Camera metadata records
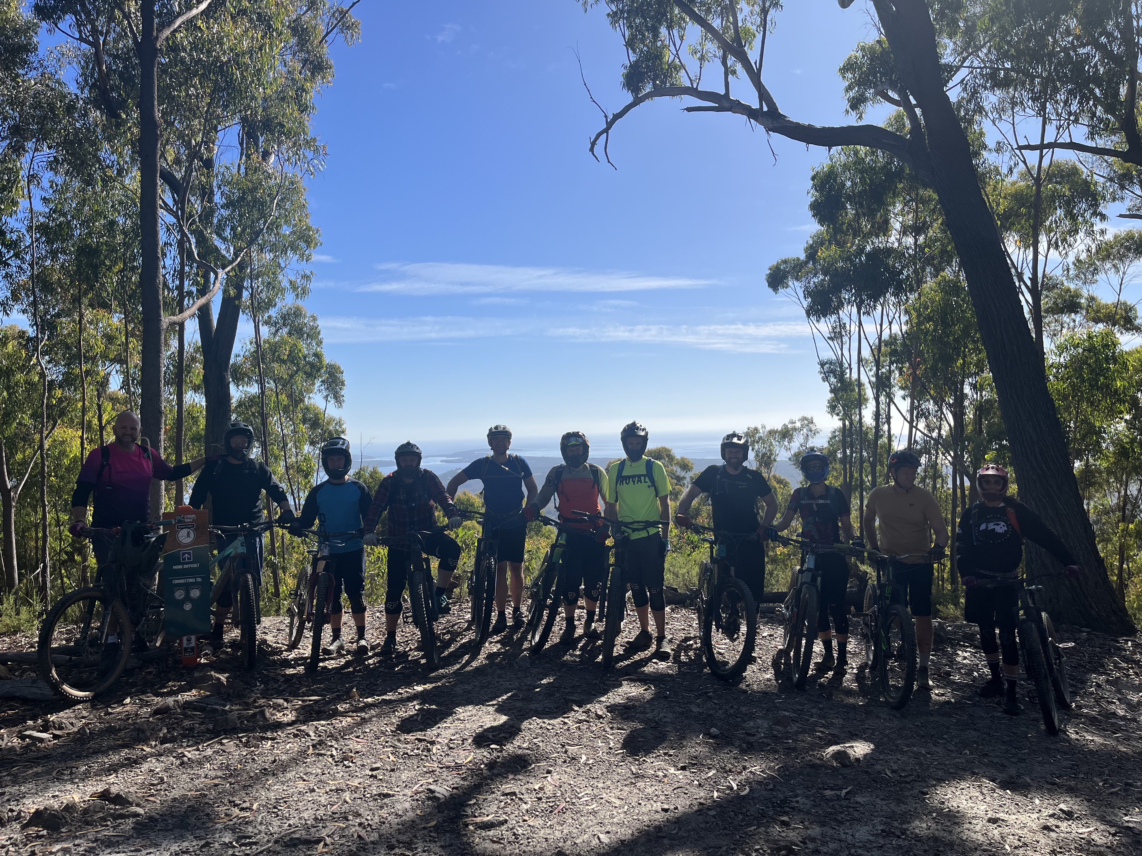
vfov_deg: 53.1
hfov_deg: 67.3
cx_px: 571
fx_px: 858
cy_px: 428
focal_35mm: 26
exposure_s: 1/5319
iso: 50
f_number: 1.6
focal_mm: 5.1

_EXERCISE_
Quote every entry exactly, with the pictures omitted.

_OUTPUT FOR THIS TASK_
vfov_deg: 53.1
hfov_deg: 67.3
cx_px: 571
fx_px: 858
cy_px: 428
focal_35mm: 26
exposure_s: 1/5319
iso: 50
f_number: 1.6
focal_mm: 5.1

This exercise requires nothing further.